Pintu-pintu rumah masih banyak tertutup. Awalnya tak banyak yang kutemui. Pasalnya, pagi ini, hawanya begitu dingin seakan merangsek ke dalam tulang. Tapi, semakin aku bersepeda ke arah persawahan, kutemui lebih banyak aktivitas manusia.

Kukayuh sepedaku lambat-lambat. Ini musim panen ternyata. Seorang petani menggoyang tali bergantung kaleng, mengusir burung yang mengincar padi yang tlah menguning. Petani lain, menghempaskan seikat padi hingga bulir-bulirnya terlepas dari tangkai.

Langit mulai meninggalkan warna hitamnya. Kini semburat warna putih bercampur jingga merajai langit. Mataku menemukan lelaki paruh baya yang berjalan telanjang kaki demi kesehatannya. Menyusul di belakangnya penjahit langgananku, yang bersepeda ke tempat kerjanya di desa sebelah.

Tak jauh dari mereka, sesosok anak kecil bersepeda. Dia memakai seragam merah putih. Dikayuhnya sepeda dengan penuh semangat. Ini masih pukul setengah 6 pagi! Bagaimana bisa dia sudah berangkat sekolah? Sekolahnya memang cukup jauh, namun kupikir tak perlu sepagi ini agar tidak terlambat.

Jalanan mulai menanjak. Tujuanku adalah sebuah lorong jalan, dimana aku bisa menaikinya. Dan tepat waktu, di atas lorong, aku bisa menikmati matahari terbit. Keindahan lingkaran berwarna jingga, seakan membutakan mataku.

Aku terhenyak. Kulihat rombongan pelajar berseragam. ada yang bersepeda. Beberapa jalan kaki. Mereka saling melempar tawa. Kebanyakan dari mereka sekolah di kota. Butuh 30 sampai 45 menit untuk sampai ke sekolah. Jadi, wajar, sepagi ini mereka sudah harus melangkahkan kaki.

Kuikuti rombongan pelajar itu. Kebetulan searah dengan jalan pulangku. Sesampai di sebuah sekolah dasar, aku tersentak. Bocah berseragam merah putih yang kutemui pukul setengah 6 pagi tadi, tengah berjongkok memandang pagar sekolahnya yang masih terkunci. beginikah setiap pagi?

Kayuhan sepedaku berakhir ketika kujumpai sebuah rumah. Rumahku, tentunya. Aku menghirup napas dalam-dalam. Sebelum akhirnya aku harus masuk ke dalam rumah dan mengingat segala macam rutinitas yang menghimpitku.

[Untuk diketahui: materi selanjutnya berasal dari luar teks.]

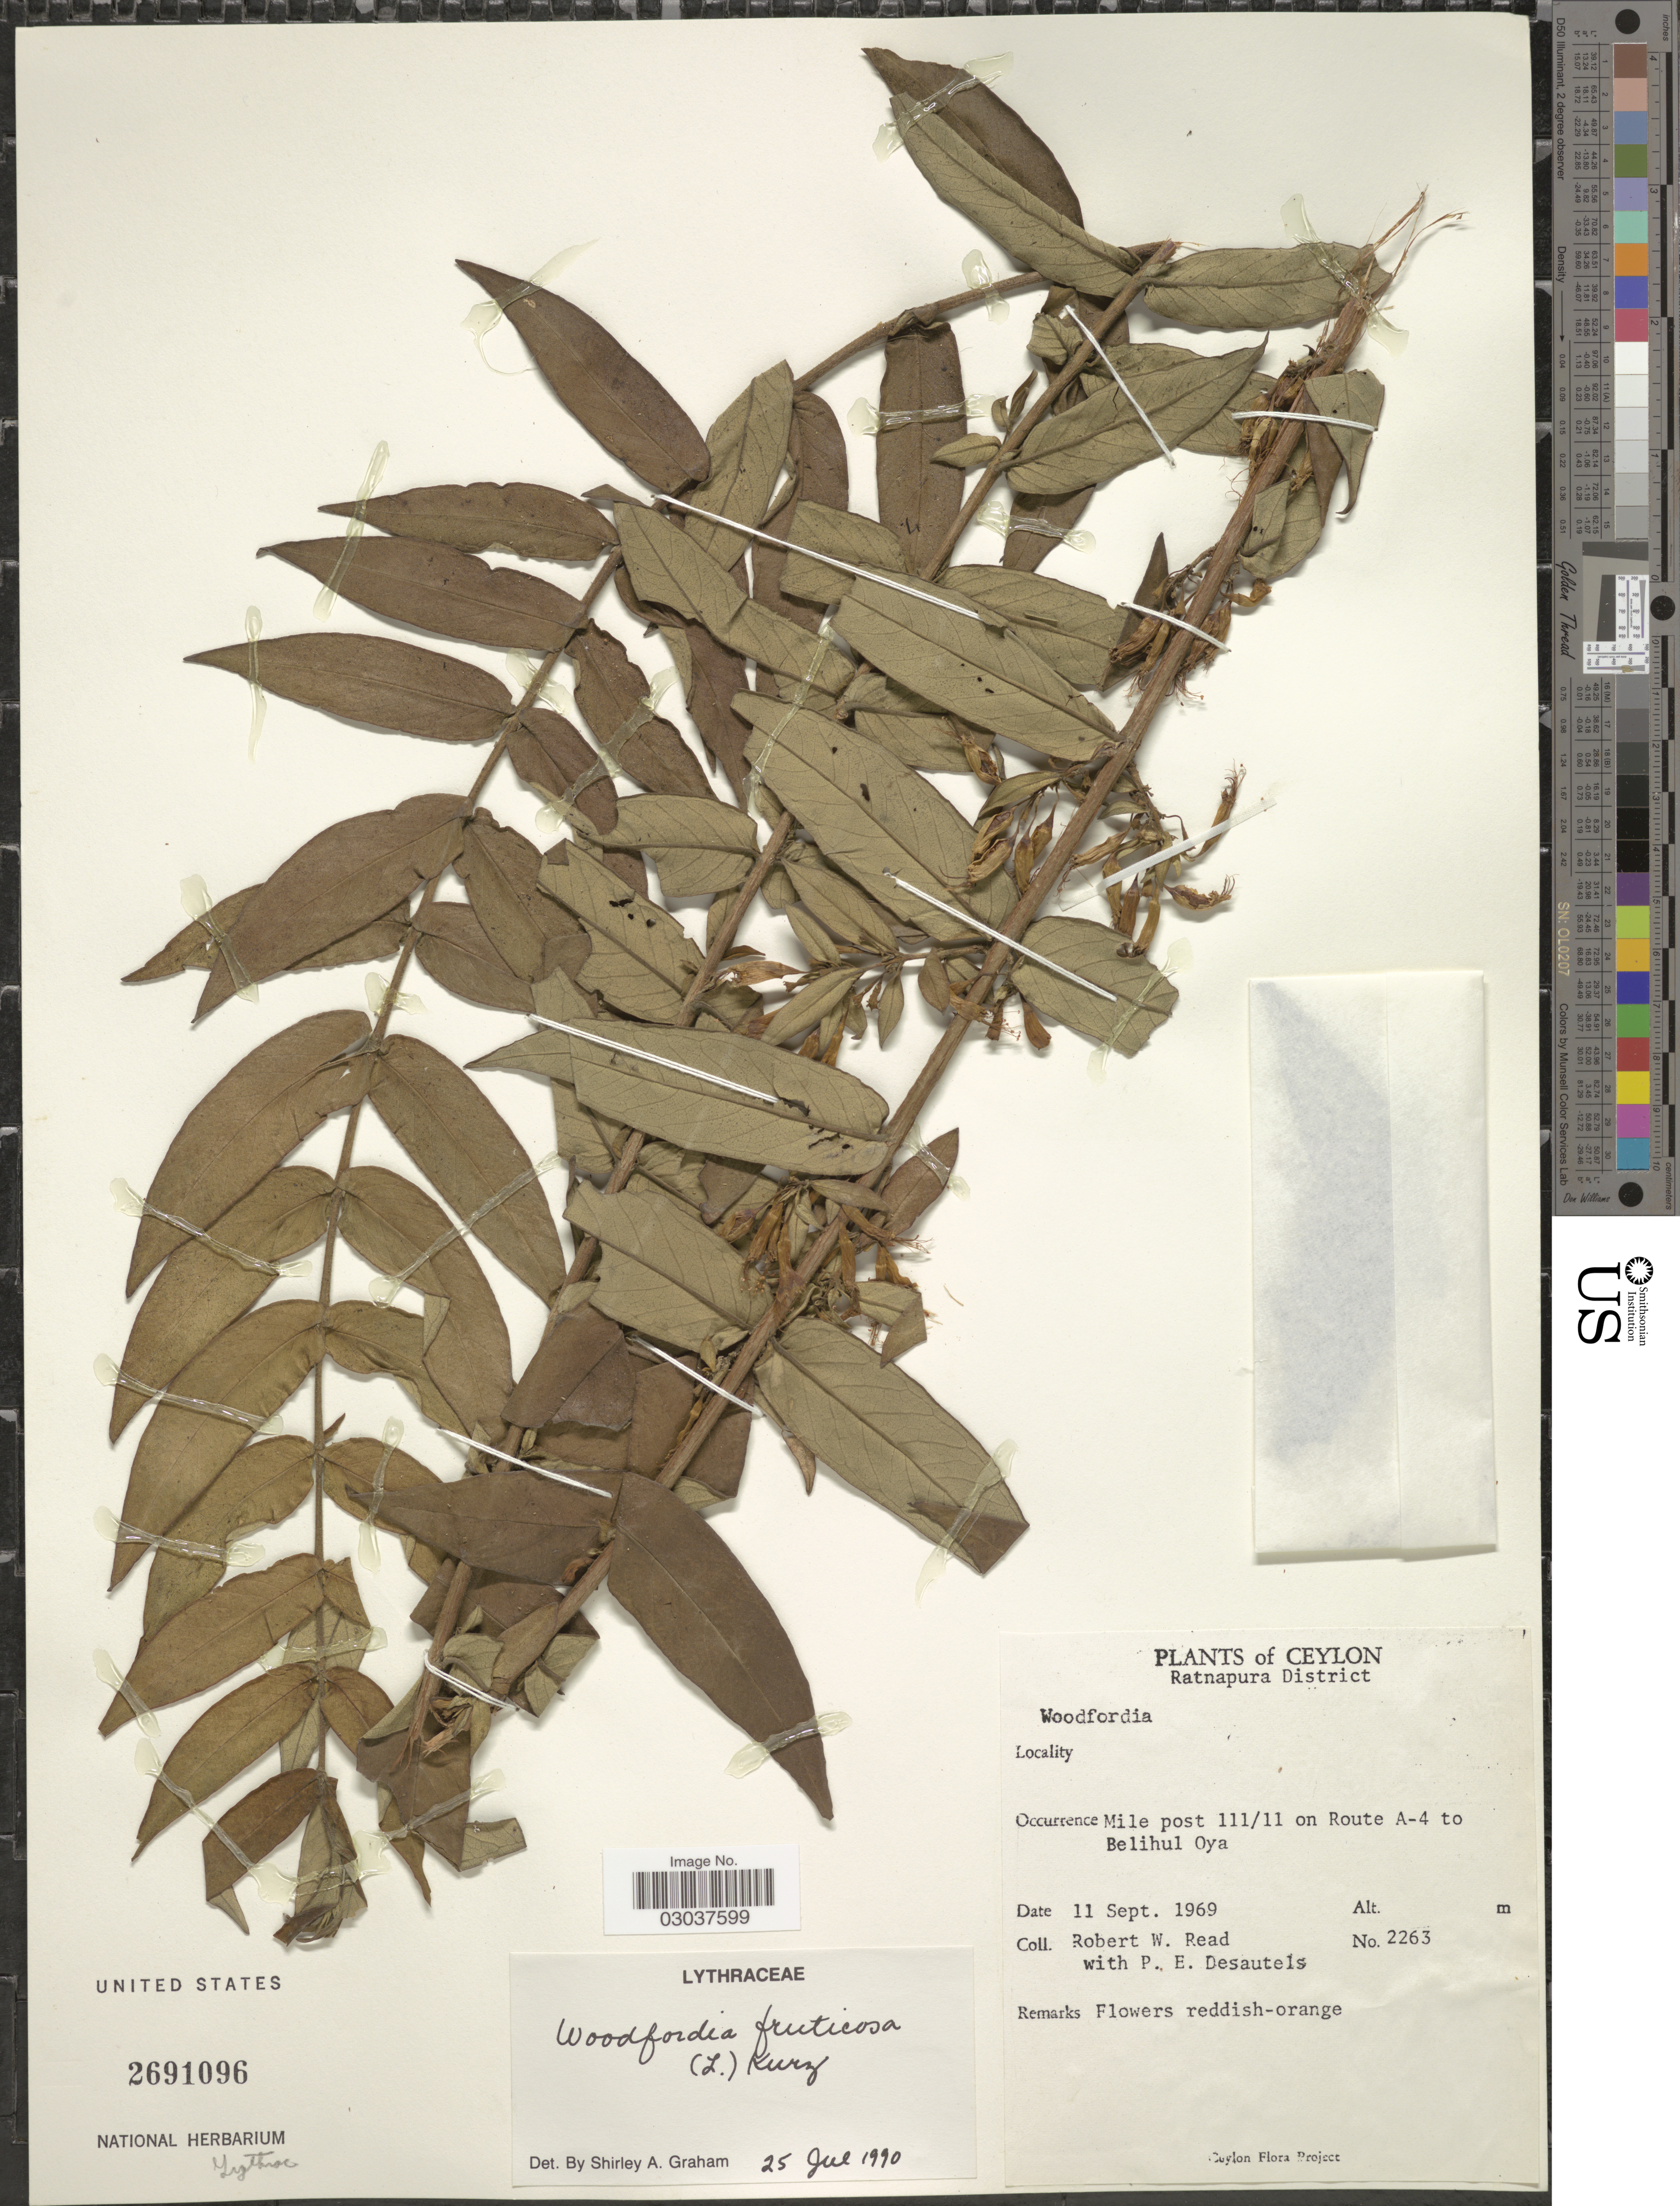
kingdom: Plantae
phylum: Tracheophyta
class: Magnoliopsida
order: Myrtales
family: Lythraceae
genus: Woodfordia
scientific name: Woodfordia fruticosa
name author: (L.) Kurz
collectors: R. W. Read & P. Desautels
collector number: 2263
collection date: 1969-09-11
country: Sri Lanka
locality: Ceylon. Ratnapura District. Mile post 111/11 on Route A-4 to Belihul Oya.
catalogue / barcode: US 2691096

Ketika seorang temanku bertanya, apa menariknya bersepeda pagi? Aku tak banyak menjawab. Bangunlah di pagi hari. Keluarlah. Hirup udaranya. Lalu berkelilinglah. Maka kau akan menemukan sesuatu. Mungkin berbeda dengan apa yang kutemukan. Tapi, selalu ada sebuah cerita di luar sana yang selalu menarik untuk kau jumpai..NaRa.